What you should do:
Please return the lines of the data that contain "Anis".

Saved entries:
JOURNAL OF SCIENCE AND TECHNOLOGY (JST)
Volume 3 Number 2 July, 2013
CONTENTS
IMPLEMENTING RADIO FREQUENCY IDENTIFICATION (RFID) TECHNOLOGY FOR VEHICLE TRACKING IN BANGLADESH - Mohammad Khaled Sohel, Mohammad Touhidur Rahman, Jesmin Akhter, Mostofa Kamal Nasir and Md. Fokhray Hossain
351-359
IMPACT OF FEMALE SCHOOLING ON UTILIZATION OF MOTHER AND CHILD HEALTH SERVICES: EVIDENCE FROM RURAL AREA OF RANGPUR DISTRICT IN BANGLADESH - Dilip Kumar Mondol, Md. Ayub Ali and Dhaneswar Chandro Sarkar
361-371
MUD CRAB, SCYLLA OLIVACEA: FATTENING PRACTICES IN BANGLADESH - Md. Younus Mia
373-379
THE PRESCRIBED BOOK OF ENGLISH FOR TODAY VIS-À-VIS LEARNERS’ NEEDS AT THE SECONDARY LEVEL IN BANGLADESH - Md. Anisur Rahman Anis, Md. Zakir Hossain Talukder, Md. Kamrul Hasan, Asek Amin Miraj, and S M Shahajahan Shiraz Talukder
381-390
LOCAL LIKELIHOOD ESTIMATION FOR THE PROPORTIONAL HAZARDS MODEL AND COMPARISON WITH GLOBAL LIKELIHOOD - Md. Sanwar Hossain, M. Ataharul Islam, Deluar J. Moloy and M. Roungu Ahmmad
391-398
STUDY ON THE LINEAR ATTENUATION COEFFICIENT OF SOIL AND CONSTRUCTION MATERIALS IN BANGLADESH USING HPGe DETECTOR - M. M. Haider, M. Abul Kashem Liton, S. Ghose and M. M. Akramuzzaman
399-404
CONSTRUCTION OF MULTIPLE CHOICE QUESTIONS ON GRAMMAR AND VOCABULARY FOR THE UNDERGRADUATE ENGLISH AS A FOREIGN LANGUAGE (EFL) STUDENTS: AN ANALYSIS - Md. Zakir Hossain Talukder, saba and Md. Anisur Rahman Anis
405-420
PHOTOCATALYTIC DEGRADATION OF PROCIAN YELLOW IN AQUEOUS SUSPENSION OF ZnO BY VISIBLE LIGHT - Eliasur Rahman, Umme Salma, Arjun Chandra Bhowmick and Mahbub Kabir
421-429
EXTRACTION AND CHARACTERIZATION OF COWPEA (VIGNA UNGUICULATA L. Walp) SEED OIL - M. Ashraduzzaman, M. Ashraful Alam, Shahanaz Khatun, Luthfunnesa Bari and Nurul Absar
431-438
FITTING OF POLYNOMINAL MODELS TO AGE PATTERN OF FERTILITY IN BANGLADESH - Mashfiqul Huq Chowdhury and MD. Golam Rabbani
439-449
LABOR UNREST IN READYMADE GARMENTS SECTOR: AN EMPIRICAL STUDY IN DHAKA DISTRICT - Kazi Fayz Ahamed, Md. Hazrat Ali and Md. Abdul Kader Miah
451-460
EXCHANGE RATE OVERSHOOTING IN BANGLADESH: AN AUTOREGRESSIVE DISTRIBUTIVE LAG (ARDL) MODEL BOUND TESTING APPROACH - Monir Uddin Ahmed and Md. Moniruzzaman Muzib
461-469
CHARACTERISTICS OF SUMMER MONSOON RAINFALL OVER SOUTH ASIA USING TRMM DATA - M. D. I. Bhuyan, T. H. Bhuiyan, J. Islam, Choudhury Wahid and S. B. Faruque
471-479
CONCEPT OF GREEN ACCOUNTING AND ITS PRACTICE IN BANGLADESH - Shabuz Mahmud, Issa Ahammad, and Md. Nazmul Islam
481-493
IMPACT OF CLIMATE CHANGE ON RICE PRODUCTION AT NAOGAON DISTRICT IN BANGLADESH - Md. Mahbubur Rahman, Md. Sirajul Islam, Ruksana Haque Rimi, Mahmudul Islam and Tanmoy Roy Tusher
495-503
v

Answer to this exercise:
THE PRESCRIBED BOOK OF ENGLISH FOR TODAY VIS-À-VIS LEARNERS’ NEEDS AT THE SECONDARY LEVEL IN BANGLADESH - Md. Anisur Rahman Anis, Md. Zakir Hossain Talukder, Md. Kamrul Hasan, Asek Amin Miraj, and S M Shahajahan Shiraz Talukder
CONSTRUCTION OF MULTIPLE CHOICE QUESTIONS ON GRAMMAR AND VOCABULARY FOR THE UNDERGRADUATE ENGLISH AS A FOREIGN LANGUAGE (EFL) STUDENTS: AN ANALYSIS - Md. Zakir Hossain Talukder, saba and Md. Anisur Rahman Anis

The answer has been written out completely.